[[ INFORMATION PROVIDED, beginning ]]

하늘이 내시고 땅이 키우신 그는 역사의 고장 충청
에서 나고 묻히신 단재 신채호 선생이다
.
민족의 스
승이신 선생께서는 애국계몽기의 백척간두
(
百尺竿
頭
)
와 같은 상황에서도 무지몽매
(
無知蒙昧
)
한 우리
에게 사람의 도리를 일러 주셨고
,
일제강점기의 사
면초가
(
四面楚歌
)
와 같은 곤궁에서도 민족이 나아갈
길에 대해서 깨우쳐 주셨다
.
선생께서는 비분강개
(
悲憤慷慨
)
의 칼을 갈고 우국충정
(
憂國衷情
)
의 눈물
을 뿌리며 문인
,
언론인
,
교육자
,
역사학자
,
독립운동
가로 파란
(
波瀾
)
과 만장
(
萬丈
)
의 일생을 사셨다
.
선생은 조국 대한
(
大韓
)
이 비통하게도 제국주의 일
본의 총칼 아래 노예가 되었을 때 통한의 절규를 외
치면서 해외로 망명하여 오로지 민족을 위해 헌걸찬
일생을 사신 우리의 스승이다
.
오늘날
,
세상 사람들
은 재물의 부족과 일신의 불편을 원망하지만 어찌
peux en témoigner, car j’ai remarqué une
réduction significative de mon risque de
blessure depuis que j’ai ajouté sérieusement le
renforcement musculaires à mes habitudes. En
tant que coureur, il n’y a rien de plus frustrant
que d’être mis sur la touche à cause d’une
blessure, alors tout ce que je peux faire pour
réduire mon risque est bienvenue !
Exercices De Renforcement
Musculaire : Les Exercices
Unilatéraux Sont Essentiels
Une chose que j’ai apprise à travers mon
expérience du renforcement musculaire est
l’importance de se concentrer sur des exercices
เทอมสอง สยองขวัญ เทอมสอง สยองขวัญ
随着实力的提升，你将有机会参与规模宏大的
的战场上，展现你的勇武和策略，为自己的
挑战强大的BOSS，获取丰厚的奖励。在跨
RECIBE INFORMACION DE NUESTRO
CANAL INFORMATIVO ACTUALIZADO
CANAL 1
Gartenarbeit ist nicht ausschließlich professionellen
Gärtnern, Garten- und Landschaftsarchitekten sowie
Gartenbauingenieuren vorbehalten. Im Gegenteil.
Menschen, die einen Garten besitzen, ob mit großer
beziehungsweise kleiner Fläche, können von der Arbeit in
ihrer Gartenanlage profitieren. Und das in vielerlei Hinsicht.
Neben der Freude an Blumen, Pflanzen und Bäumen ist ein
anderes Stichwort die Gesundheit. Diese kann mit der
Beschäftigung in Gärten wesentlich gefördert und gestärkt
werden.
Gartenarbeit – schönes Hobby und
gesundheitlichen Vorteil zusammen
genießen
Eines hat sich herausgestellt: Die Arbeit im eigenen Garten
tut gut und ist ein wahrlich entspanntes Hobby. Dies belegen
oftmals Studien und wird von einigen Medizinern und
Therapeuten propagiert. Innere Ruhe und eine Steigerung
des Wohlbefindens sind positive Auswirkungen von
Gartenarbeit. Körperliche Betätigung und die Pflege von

[[ INFORMATION PROVIDED, end ]]

*TRY IT:* Reproduce the entire listing above verbatim, preserving every line in its original order.

*RESULT FOR THIS TASK:*
하늘이 내시고 땅이 키우신 그는 역사의 고장 충청
에서 나고 묻히신 단재 신채호 선생이다
.
민족의 스
승이신 선생께서는 애국계몽기의 백척간두
(
百尺竿
頭
)
와 같은 상황에서도 무지몽매
(
無知蒙昧
)
한 우리
에게 사람의 도리를 일러 주셨고
,
일제강점기의 사
면초가
(
四面楚歌
)
와 같은 곤궁에서도 민족이 나아갈
길에 대해서 깨우쳐 주셨다
.
선생께서는 비분강개
(
悲憤慷慨
)
의 칼을 갈고 우국충정
(
憂國衷情
)
의 눈물
을 뿌리며 문인
,
언론인
,
교육자
,
역사학자
,
독립운동
가로 파란
(
波瀾
)
과 만장
(
萬丈
)
의 일생을 사셨다
.
선생은 조국 대한
(
大韓
)
이 비통하게도 제국주의 일
본의 총칼 아래 노예가 되었을 때 통한의 절규를 외
치면서 해외로 망명하여 오로지 민족을 위해 헌걸찬
일생을 사신 우리의 스승이다
.
오늘날
,
세상 사람들
은 재물의 부족과 일신의 불편을 원망하지만 어찌
peux en témoigner, car j’ai remarqué une
réduction significative de mon risque de
blessure depuis que j’ai ajouté sérieusement le
renforcement musculaires à mes habitudes. En
tant que coureur, il n’y a rien de plus frustrant
que d’être mis sur la touche à cause d’une
blessure, alors tout ce que je peux faire pour
réduire mon risque est bienvenue !
Exercices De Renforcement
Musculaire : Les Exercices
Unilatéraux Sont Essentiels
Une chose que j’ai apprise à travers mon
expérience du renforcement musculaire est
l’importance de se concentrer sur des exercices
เทอมสอง สยองขวัญ เทอมสอง สยองขวัญ
随着实力的提升，你将有机会参与规模宏大的
的战场上，展现你的勇武和策略，为自己的
挑战强大的BOSS，获取丰厚的奖励。在跨
RECIBE INFORMACION DE NUESTRO
CANAL INFORMATIVO ACTUALIZADO
CANAL 1
Gartenarbeit ist nicht ausschließlich professionellen
Gärtnern, Garten- und Landschaftsarchitekten sowie
Gartenbauingenieuren vorbehalten. Im Gegenteil.
Menschen, die einen Garten besitzen, ob mit großer
beziehungsweise kleiner Fläche, können von der Arbeit in
ihrer Gartenanlage profitieren. Und das in vielerlei Hinsicht.
Neben der Freude an Blumen, Pflanzen und Bäumen ist ein
anderes Stichwort die Gesundheit. Diese kann mit der
Beschäftigung in Gärten wesentlich gefördert und gestärkt
werden.
Gartenarbeit – schönes Hobby und
gesundheitlichen Vorteil zusammen
genießen
Eines hat sich herausgestellt: Die Arbeit im eigenen Garten
tut gut und ist ein wahrlich entspanntes Hobby. Dies belegen
oftmals Studien und wird von einigen Medizinern und
Therapeuten propagiert. Innere Ruhe und eine Steigerung
des Wohlbefindens sind positive Auswirkungen von
Gartenarbeit. Körperliche Betätigung und die Pflege von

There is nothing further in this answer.